The problem :: Would you return every line of the listing below that has "Right" in it?

Raw data ::
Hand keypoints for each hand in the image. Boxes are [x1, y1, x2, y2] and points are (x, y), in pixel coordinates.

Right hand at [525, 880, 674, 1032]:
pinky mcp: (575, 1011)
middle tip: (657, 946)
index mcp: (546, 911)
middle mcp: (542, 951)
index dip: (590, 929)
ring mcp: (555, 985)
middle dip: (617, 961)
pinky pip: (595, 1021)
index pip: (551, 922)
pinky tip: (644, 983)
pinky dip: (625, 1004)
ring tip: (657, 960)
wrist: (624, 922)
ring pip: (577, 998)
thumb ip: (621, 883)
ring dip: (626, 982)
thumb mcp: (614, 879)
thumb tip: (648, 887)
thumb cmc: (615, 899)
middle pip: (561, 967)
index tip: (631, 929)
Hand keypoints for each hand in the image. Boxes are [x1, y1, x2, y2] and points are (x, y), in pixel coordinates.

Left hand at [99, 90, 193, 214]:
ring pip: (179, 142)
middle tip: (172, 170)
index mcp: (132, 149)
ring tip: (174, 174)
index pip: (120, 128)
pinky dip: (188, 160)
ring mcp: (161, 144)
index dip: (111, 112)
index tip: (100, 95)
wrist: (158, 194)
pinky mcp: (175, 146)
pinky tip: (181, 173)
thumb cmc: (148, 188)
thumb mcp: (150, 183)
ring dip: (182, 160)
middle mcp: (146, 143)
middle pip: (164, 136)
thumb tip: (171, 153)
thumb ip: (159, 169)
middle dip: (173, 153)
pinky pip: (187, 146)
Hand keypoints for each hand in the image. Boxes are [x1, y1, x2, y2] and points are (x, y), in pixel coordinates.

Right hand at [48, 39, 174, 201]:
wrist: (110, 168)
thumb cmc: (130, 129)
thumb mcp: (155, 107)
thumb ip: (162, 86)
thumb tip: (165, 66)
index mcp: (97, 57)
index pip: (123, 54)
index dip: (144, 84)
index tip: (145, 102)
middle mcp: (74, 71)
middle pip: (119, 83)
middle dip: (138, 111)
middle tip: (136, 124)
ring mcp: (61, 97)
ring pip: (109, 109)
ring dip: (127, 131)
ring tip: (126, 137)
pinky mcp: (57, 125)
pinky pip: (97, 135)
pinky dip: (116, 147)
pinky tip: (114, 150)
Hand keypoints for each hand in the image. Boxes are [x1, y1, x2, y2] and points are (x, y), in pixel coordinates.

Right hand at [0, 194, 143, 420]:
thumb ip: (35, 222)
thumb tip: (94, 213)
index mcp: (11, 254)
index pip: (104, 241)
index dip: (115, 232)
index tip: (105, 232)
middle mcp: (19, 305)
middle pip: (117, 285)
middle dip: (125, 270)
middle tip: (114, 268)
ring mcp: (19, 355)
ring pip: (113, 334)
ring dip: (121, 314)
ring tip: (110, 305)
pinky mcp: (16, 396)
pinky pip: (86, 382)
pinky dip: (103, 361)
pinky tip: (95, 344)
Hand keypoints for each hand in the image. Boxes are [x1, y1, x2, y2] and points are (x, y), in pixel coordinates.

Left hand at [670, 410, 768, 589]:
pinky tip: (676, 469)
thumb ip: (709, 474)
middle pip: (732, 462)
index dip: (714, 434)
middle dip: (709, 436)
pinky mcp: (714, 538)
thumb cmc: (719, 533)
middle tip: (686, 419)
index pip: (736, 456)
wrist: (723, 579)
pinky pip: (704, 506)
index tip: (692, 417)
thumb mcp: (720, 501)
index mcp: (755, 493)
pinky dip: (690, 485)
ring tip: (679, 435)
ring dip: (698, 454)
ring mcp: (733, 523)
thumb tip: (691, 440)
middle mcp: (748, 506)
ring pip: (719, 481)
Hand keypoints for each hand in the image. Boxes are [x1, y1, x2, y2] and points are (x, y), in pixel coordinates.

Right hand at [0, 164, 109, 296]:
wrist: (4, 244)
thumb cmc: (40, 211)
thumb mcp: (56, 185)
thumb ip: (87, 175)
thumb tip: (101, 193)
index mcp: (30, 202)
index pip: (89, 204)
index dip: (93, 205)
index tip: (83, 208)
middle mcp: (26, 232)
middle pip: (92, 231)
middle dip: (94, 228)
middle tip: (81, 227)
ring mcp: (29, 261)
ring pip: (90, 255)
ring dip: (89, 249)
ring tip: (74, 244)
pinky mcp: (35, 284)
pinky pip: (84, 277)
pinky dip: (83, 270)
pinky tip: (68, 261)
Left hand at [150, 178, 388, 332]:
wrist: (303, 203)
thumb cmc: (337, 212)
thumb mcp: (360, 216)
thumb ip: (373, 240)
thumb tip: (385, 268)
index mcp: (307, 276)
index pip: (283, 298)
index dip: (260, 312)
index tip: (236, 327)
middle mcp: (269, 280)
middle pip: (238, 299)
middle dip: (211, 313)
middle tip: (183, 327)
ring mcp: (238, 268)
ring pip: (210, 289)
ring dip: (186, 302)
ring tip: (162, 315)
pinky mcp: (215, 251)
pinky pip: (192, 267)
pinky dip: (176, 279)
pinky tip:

Task solution ::
Right hand at [525, 880, 674, 1032]:
Right hand at [48, 39, 174, 201]:
Right hand at [0, 194, 143, 420]:
Right hand at [0, 164, 109, 296]:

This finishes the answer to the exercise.